KommAustria ortet Mängel bei Handy-TV-Bewerbe...
 

KommAustria ortet Mängel bei Handy-TV-Bewerbern

Die Medienbehörde KommAustria hat bei beiden Bietern um die Handy-TV-Lizenz, Telekom Austria sowie ORS, Mängel in der Bewerbung festgestellt.

Im Rennen um die bald zu vergebende Handy-TV-Lizenz herrscht Aufregung rund um die Bewerbungen von Telekom Austria und der ORF-Sendetechniktochter ORS. Die Medienbehörde KommAustria hat bei beiden Bietern Mängel in der Bewerbung festgestellt. Eine Entscheidung darüber, wer die DVB-H-Lizenz bekommt, soll eigentlich Ende Februar oder Anfang März getroffen werden.

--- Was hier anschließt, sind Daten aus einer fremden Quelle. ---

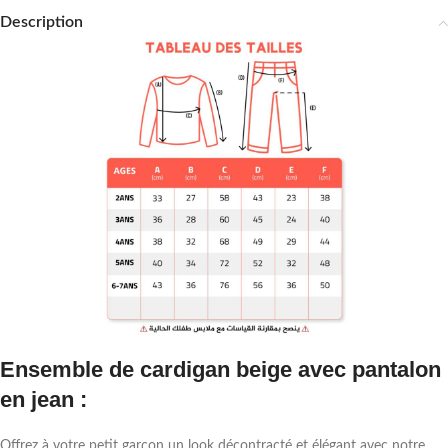
Description
Ensemble de cardigan beige avec pantalon
en jean :
Offrez à votre petit garçon un look décontracté et élégant avec notre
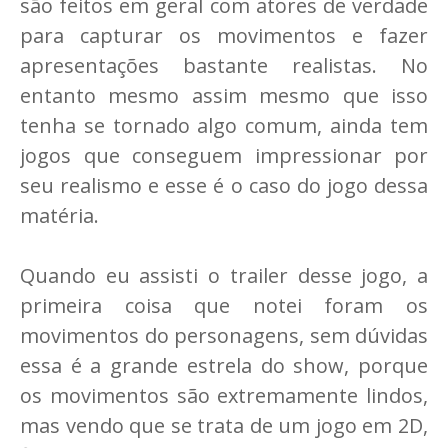
são feitos em geral com atores de verdade
para capturar os movimentos e fazer
apresentações bastante realistas. No
entanto mesmo assim mesmo que isso
tenha se tornado algo comum, ainda tem
jogos que conseguem impressionar por
seu realismo e esse é o caso do jogo dessa
matéria.
Quando eu assisti o trailer desse jogo, a
primeira coisa que notei foram os
movimentos do personagens, sem dúvidas
essa é a grande estrela do show, porque
os movimentos são extremamente lindos,
mas vendo que se trata de um jogo em 2D,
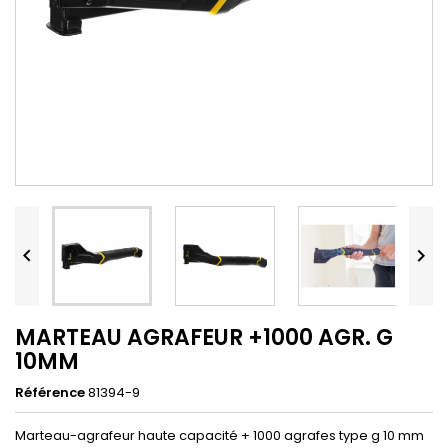


MARTEAU AGRAFEUR +1000 AGR. G
10MM
Référence
81394-9
Marteau-agrafeur haute capacité + 1000 agrafes type g 10 mm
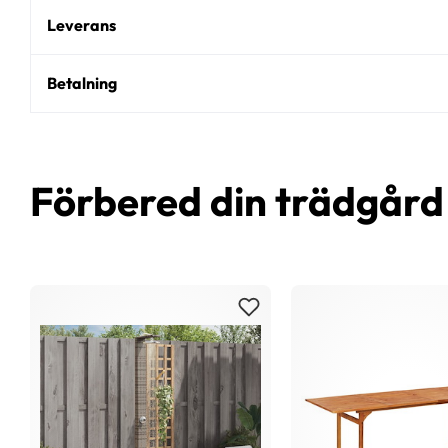
Leverans
Betalning
Förbered din trädgår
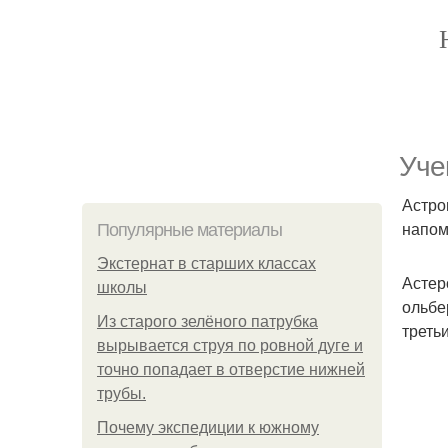
Уче
Астро
напом
Популярные материалы
Экстернат в старших классах
Астер
школы
ольбе
Из старого зелёного патрубка
треть
вырывается струя по ровной дуге и
точно попадает в отверстие нижней
трубы.
Почему экспедиции к южному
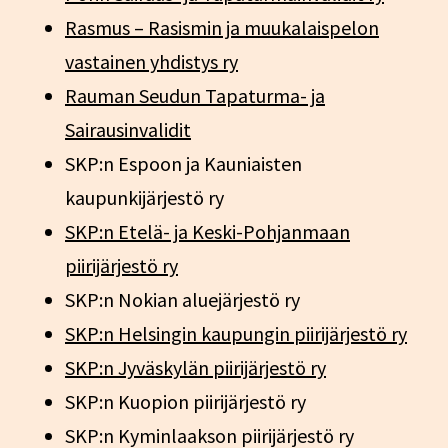
Rasmus – Rasismin ja muukalaispelon
vastainen yhdistys ry
Rauman Seudun Tapaturma- ja
Sairausinvalidit
SKP:n Espoon ja Kauniaisten
kaupunkijärjestö ry
SKP:n Etelä- ja Keski-Pohjanmaan
piirijärjestö ry
SKP:n Nokian aluejärjestö ry
SKP:n Helsingin kaupungin piirijärjestö ry
SKP:n Jyväskylän piirijärjestö ry
SKP:n Kuopion piirijärjestö ry
SKP:n Kyminlaakson piirijärjestö ry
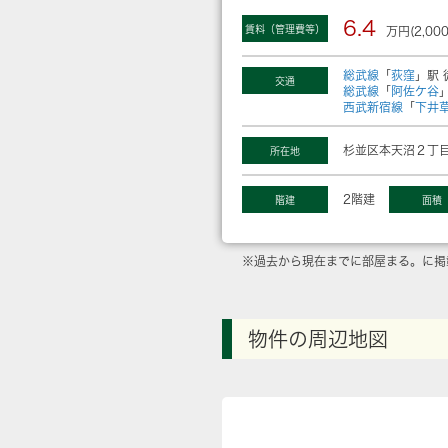
6.4
賃料（管理費等）
万円(2,00
総武線
「
荻窪
」駅 
交通
総武線
「
阿佐ケ谷
西武新宿線
「
下井
杉並区本天沼２丁目
所在地
2階建
階建
面積
※過去から現在までに部屋まる。に掲
物件の周辺地図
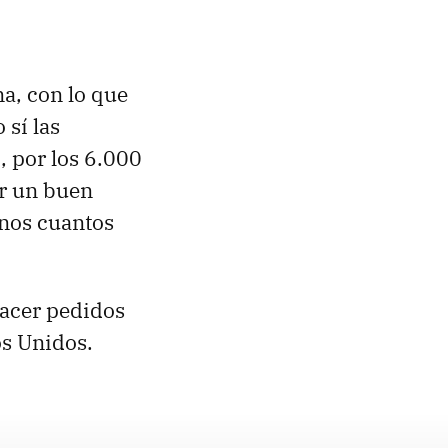
a, con lo que
sí las
, por los 6.000
er un buen
unos cuantos
hacer pedidos
os Unidos.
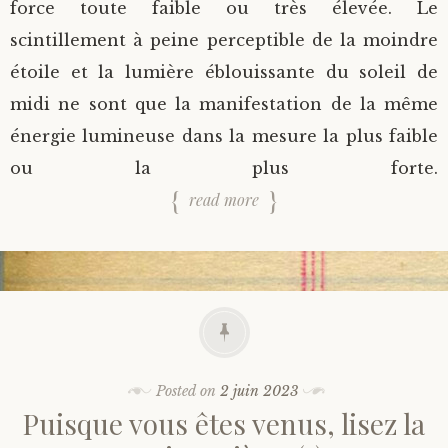
force toute faible ou très élevée. Le
scintillement à peine perceptible de la moindre
étoile et la lumière éblouissante du soleil de
midi ne sont que la manifestation de la même
énergie lumineuse dans la mesure la plus faible
ou la plus forte.
read more
Posted on
2 juin 2023
Puisque vous êtes venus, lisez la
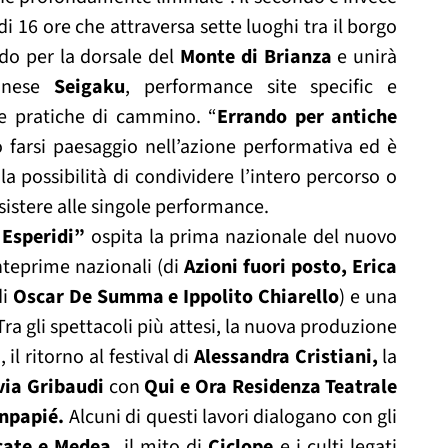
 16 ore che attraversa sette luoghi tra il borgo
do per la dorsale del
Monte di Brianza
e unirà
ponese
Seigaku
, performance site specific e
e pratiche di cammino. “
Errando per antiche
o farsi paesaggio nell’azione performativa ed è
la possibilità di condividere l’intero percorso o
sistere alle singole performance.
e Esperidi”
ospita la prima nazionale del nuovo
anteprime nazionali (di
Azioni fuori posto, Erica
i
Oscar De Summa e Ippolito Chiarello
) e una
 Tra gli spettacoli più attesi, la nuova produzione
, il ritorno al festival di
Al
essandra Cristiani,
la
via Gribaudi
con
Qui e Ora Residenza Teatrale
npapié.
Alcuni di questi lavori dialogano con gli
cate e Medea,
il mito di
Ciclope
e i culti legati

Der Hintergrund: Die Telekom Austria wollte sich ursprünglich gemeinsam mit der ORS um die Verbreitung von Handy-TV bewerben, hat das Konsortium aber unmittelbar vor Bewerbungsschluss verlassen. Während die ORS infolgedessen ohne Programmaggregator dastand, hat sich die Telekom gemeinsam mit ihrer Mobil-Schwester mobilkom als Programmaggregator beworben. Der Programmaggregator entscheidet über die Auswahl jener Programme, die über DVB-H angeboten werden. Laut Gesetz dürfen Programmaggregatoren und Multiplexbetreiber aber nicht miteinander verbunden sein. Die KommAustria kritisiert daher, dass beim TA-Konsortium keine Unabhängigkeit zwischen technischem Betreiber und Programmaggregator gegeben sei - die Telekom wurde um Stellungnahme gebeten. Laut Telekom-Sprecher Martin Bredl habe man das Angebot mittlerweile präzisiert, zudem gebe es keine gegenseitige Einflussnahme zwischen TA und mobilkom. Die beiden Unternehmen seien in zwei verschiedenen Aktiengesellschaften eingegliedert - ein gegenseitiges Weisungsrecht gebe es nicht. Sollte die TA den Zuschlag für Handy TV erhalten, werde die mobilkom die Programmbelegung für DVB-H nicht allein festlegen, sondern allenfalls zu 23 Prozent. Weitere Mobilfunker würden ebenfalls 23 Prozent Mitbestimmungsrecht erhalten.

An der Bewerbung der ORF-Sendetechniktochter ORS wiederum vermisst die Medienbehörde einen - gesetzlich vorgeschriebenen - Programmaggregator. ORS-Geschäftsführer Michael Wagenhofer bezeichnet das als "formales Problem", an dem die Bewerbung nicht scheitern sollte. Die ORS sei ein von den Mobilfunkern unabhängiger, neutraler Bewerber - das sei laut Wagenhofer "ein wichtiges Asset".